Spanish is often a plus working at Park City/Canyons due to the high number of Spanish-speaking tourists. Minimum wage in Utah is $7.25 an hour and you can expect to earn around that for most entry-level jobs.
Staff perks include a free 11-mountain ski pass (Vail Resorts), discounted retail at Vail stores, free group ski lessons, discounted food and beverage on-mountain, and industry discounts.
Finding Accommodation for the Season
Park City does not offer employee housing, however there are plenty of options in the surrounding areas of Park City, Heber, Salt Lake City, and Provo. The average cost for one bedroom will be US$550-$650 a month in a share house. You will often be required to pay first and last month’s rent and a security deposit upon signing the lease. If you choose a place in Salt Lake City, the free commuter bus is available to take you to the resort for work. There is also a free shuttle system in Park City that can get you to the Resort and around town.

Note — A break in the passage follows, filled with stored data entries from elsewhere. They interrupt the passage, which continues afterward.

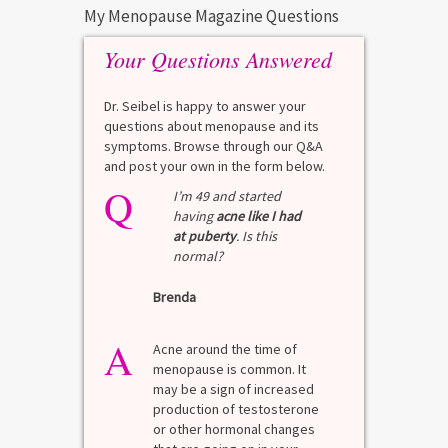
My Menopause Magazine Questions
Your Questions Answered
Dr. Seibel is happy to answer your
questions about menopause and its
symptoms. Browse through our Q&A
and post your own in the form below.
Q
I’m 49 and started
having
acne like I had
at puberty
. Is this
normal?
Brenda
A
Acne around the time of
menopause is common. It
may be a sign of increased
production of testosterone
or other hormonal changes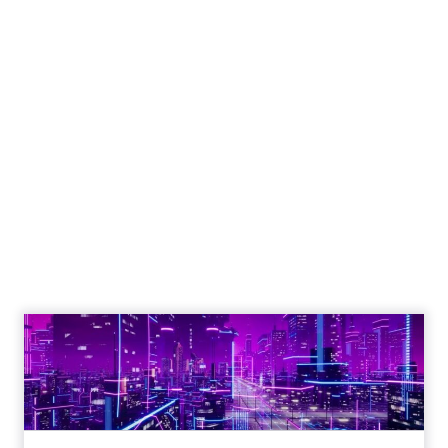
Engagement To
Empowerment - Winning in
Today's Exp...
Customers decide fast, influenced by only 2.5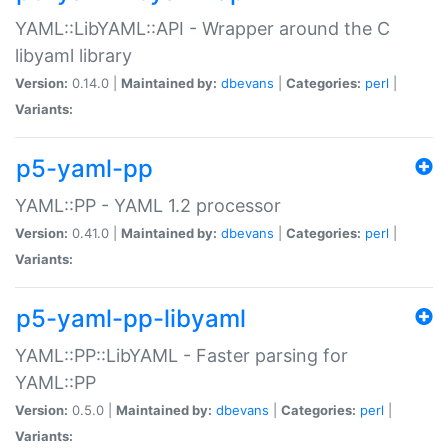
YAML::LibYAML::API - Wrapper around the C
libyaml library
Version:
0.14.0 |
Maintained by:
dbevans
|
Categories:
perl
|
Variants:
p5-yaml-pp
YAML::PP - YAML 1.2 processor
Version:
0.41.0 |
Maintained by:
dbevans
|
Categories:
perl
|
Variants:
p5-yaml-pp-libyaml
YAML::PP::LibYAML - Faster parsing for
YAML::PP
Version:
0.5.0 |
Maintained by:
dbevans
|
Categories:
perl
|
Variants: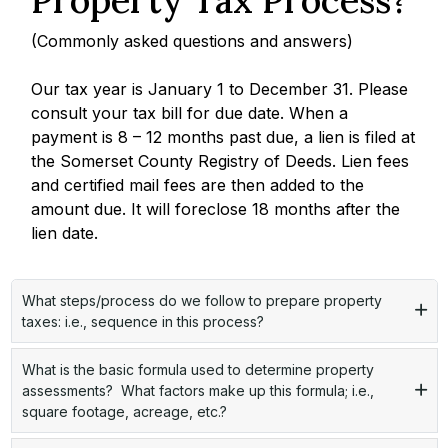
(Commonly asked questions and answers)
Our tax year is January 1 to December 31. Please
consult your tax bill for due date. When a
payment is 8 – 12 months past due, a lien is filed at
the Somerset County Registry of Deeds. Lien fees
and certified mail fees are then added to the
amount due. It will foreclose 18 months after the
lien date.
What steps/process do we follow to prepare property
taxes: i.e., sequence in this process?
What is the basic formula used to determine property
assessments? What factors make up this formula; i.e.,
square footage, acreage, etc.?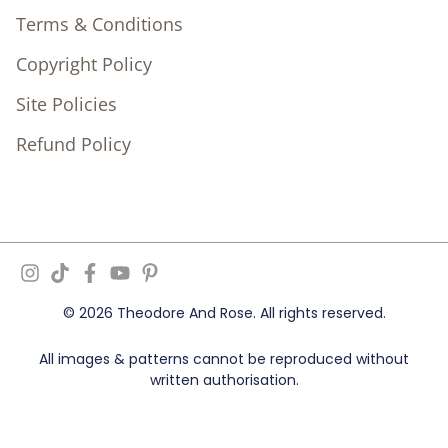
Terms & Conditions
Copyright Policy
Site Policies
Refund Policy
© 2026 Theodore And Rose. All rights reserved.
All images & patterns cannot be reproduced without
written authorisation.
Ziff Digital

It is recommended to stay in Park City given that most employees live in the area. It is a good idea to starting looking for a place before you get to Park City as housing can get very competitive.
Good places to start are:
- The Park Record (Park City’s local newspaper)
- KSL.com (Utah news)
- Mountainlands Community Housing Trust:
- Park City Winter Season Forum on Facebook
- KCPW Classifieds
- Park City Claz
- Park City OLX
If you are not able to secure housing ahead of time, make sure you also check out the housing board in the Team Building at Park City Mountain Resort when you get there.